Additional instrumental research methods
- Angiography.
- Intraoperative cholangiography.
- Magnetic resonance cholangiopancreatography.
Treatment
There are several algorithms on the basis of which they are guided when making a decision in the treatment of liver abscess.
Currently, the main method of treatment for liver abscess is minimally invasive intervention under ultrasound or CT control – single or multiple percutaneous punctures and drainage of abscesses.
With an abscess size not exceeding 1.5-3 cm, there is the possibility of antibacterial therapy or antiparasitic therapy if amoebiasis is detected. Drug therapy is carried out with a combination of antibiotics – ceftriaxone or ciprofloxacin with metronidazole (in the case of abscesses of amoebic etiology).

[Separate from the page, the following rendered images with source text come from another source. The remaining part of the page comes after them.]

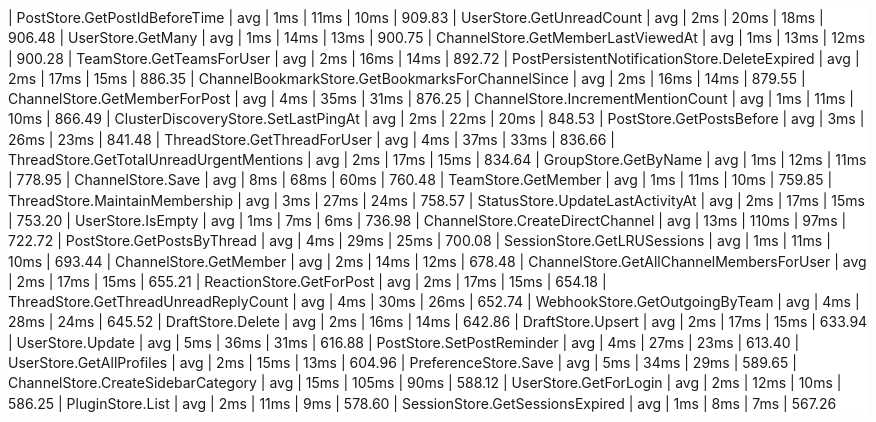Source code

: | PostStore.GetPostIdBeforeTime | avg | 1ms | 11ms | 10ms | 909.83
| UserStore.GetUnreadCount | avg | 2ms | 20ms | 18ms | 906.48
| UserStore.GetMany | avg | 1ms | 14ms | 13ms | 900.75
| ChannelStore.GetMemberLastViewedAt | avg | 1ms | 13ms | 12ms | 900.28
| TeamStore.GetTeamsForUser | avg | 2ms | 16ms | 14ms | 892.72
| PostPersistentNotificationStore.DeleteExpired | avg | 2ms | 17ms | 15ms | 886.35
| ChannelBookmarkStore.GetBookmarksForChannelSince | avg | 2ms | 16ms | 14ms | 879.55
| ChannelStore.GetMemberForPost | avg | 4ms | 35ms | 31ms | 876.25
| ChannelStore.IncrementMentionCount | avg | 1ms | 11ms | 10ms | 866.49
| ClusterDiscoveryStore.SetLastPingAt | avg | 2ms | 22ms | 20ms | 848.53
| PostStore.GetPostsBefore | avg | 3ms | 26ms | 23ms | 841.48
| ThreadStore.GetThreadForUser | avg | 4ms | 37ms | 33ms | 836.66
| ThreadStore.GetTotalUnreadUrgentMentions | avg | 2ms | 17ms | 15ms | 834.64
| GroupStore.GetByName | avg | 1ms | 12ms | 11ms | 778.95
| ChannelStore.Save | avg | 8ms | 68ms | 60ms | 760.48
| TeamStore.GetMember | avg | 1ms | 11ms | 10ms | 759.85
| ThreadStore.MaintainMembership | avg | 3ms | 27ms | 24ms | 758.57
| StatusStore.UpdateLastActivityAt | avg | 2ms | 17ms | 15ms | 753.20
| UserStore.IsEmpty | avg | 1ms | 7ms | 6ms | 736.98
| ChannelStore.CreateDirectChannel | avg | 13ms | 110ms | 97ms | 722.72
| PostStore.GetPostsByThread | avg | 4ms | 29ms | 25ms | 700.08
| SessionStore.GetLRUSessions | avg | 1ms | 11ms | 10ms | 693.44
| ChannelStore.GetMember | avg | 2ms | 14ms | 12ms | 678.48
| ChannelStore.GetAllChannelMembersForUser | avg | 2ms | 17ms | 15ms | 655.21
| ReactionStore.GetForPost | avg | 2ms | 17ms | 15ms | 654.18
| ThreadStore.GetThreadUnreadReplyCount | avg | 4ms | 30ms | 26ms | 652.74
| WebhookStore.GetOutgoingByTeam | avg | 4ms | 28ms | 24ms | 645.52
| DraftStore.Delete | avg | 2ms | 16ms | 14ms | 642.86
| DraftStore.Upsert | avg | 2ms | 17ms | 15ms | 633.94
| UserStore.Update | avg | 5ms | 36ms | 31ms | 616.88
| PostStore.SetPostReminder | avg | 4ms | 27ms | 23ms | 613.40
| UserStore.GetAllProfiles | avg | 2ms | 15ms | 13ms | 604.96
| PreferenceStore.Save | avg | 5ms | 34ms | 29ms | 589.65
| ChannelStore.CreateSidebarCategory | avg | 15ms | 105ms | 90ms | 588.12
| UserStore.GetForLogin | avg | 2ms | 12ms | 10ms | 586.25
| PluginStore.List | avg | 2ms | 11ms | 9ms | 578.60
| SessionStore.GetSessionsExpired | avg | 1ms | 8ms | 7ms | 567.26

With sizes up to 8 cm, puncture is indicated under ultrasound control. With formations measuring 8–12 cm, after percutaneous puncture of the abscess, a drain is placed into the cavity for daily sanitation and evacuation of the contents. With large volumes of a purulent focus, damage to the lobe of the liver, laparotomy, open sanitation and drainage are resorted to. Liver resection is used for multiple abscesses within the same anatomical region, as well as abscesses occupying the entire anatomical region.
When diagnosing helminthic invasion (suppuration of an echinococcal cyst), albendazole or mebendazole is added to the treatment.
In the treatment of cholangiogenic liver abscesses, an important step is the removal of cholestasis and cholangitis using endoscopic retrograde cholangiopancreatography and endoscopic papillosphinctertomy.
Complications
Serious complications of a liver abscess include sepsis, peritonitis, bleeding. With an amoebic liver abscess, a right-sided pleural effusion can occur – reactive pleurisy, as a result of aseptic inflammation or as a result of an abscess rupture through the diaphragm.
Prevention
Timely treatment of diseases that contribute to the development of a liver abscess, as well as early treatment of an already formed purulent focus, in most cases leads to recovery and a decrease in the risk of death. In areas of increased risk for amoebiasis, general hygiene rules should be observed.